3. Start talking to it through your AI client: 'List all open P1 alerts' or 'Who is on-call for SRE?'

## Frequently Asked Questions

**How do I check if an alert has already been acknowledged using Opsgenie MCP?**
You can use the 'get_alert' tool to pull all details for a specific alert ID. This data includes the activity log, which will confirm who owns it and when it was last updated.

**Can I list all active P1 alerts using Opsgenie MCP?**
Yes, you can use 'list_alerts' to pull a comprehensive list of open issues. You simply need to phrase your query to filter for the severity level and status you care about.

**Is Opsgenie MCP better than just using the native Opsgenie UI?**
The key difference is context switching. Instead of leaving your IDE or chat app, your agent runs the commands for you. It brings the dashboard data directly into natural conversation.
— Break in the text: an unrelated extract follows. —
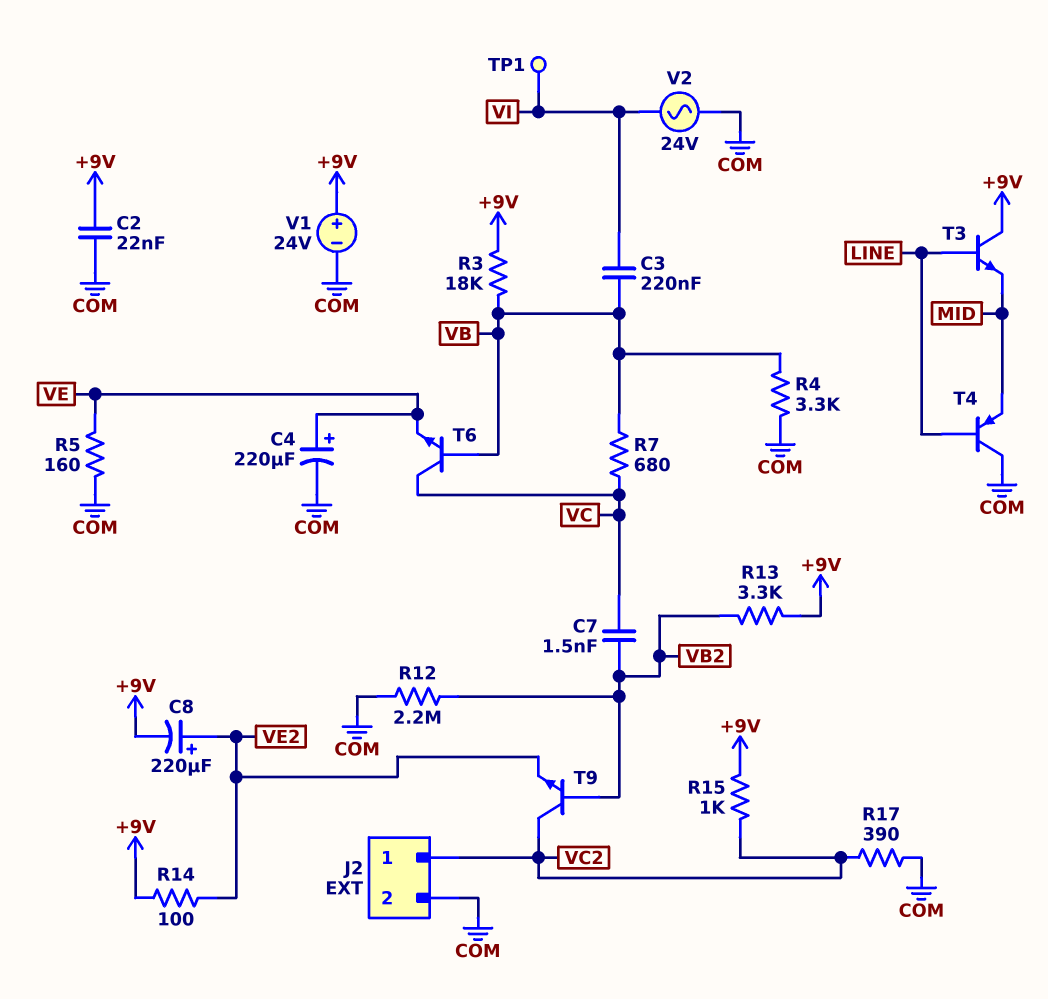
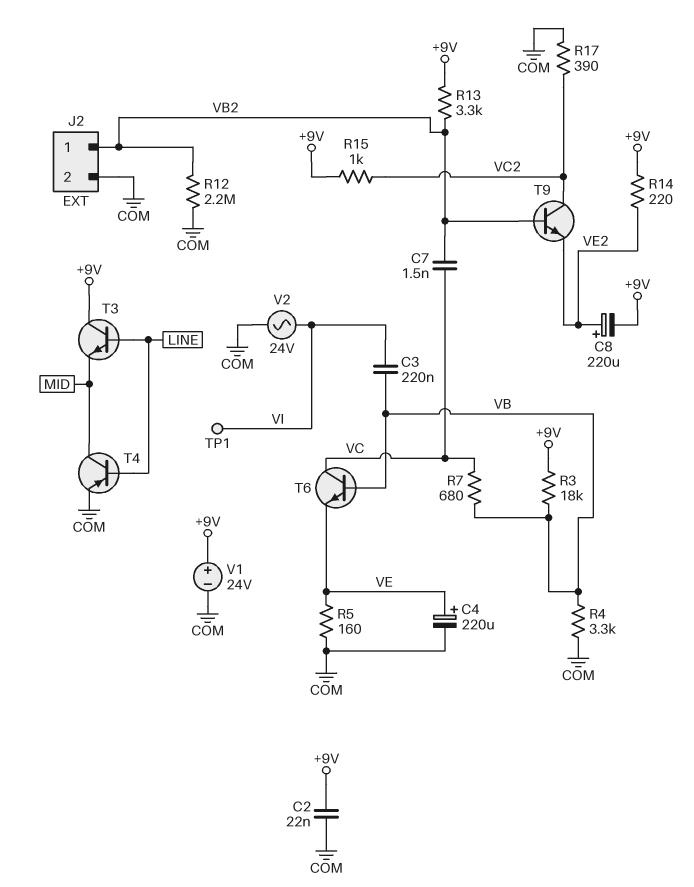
J2 pin 1: VC2 -> VB2
R14: 100 (+9V, VE2) -> 220 (+9V, VE2)
T4: PNP (B LINE, C COM, E MID) -> PNP (B LINE, C MID, E COM)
**What information does 'get_who_is_on_call' provide?**
It gives you the name and contact details of the current on-call responder for a specific schedule, plus when their shift ends. This is crucial for routing issues correctly.

**How do I create an incident using Opsgenie MCP?**
You use the 'create_incident' tool by providing the necessary scope and priority details. The agent handles forming the record, making sure it gets logged correctly in the system.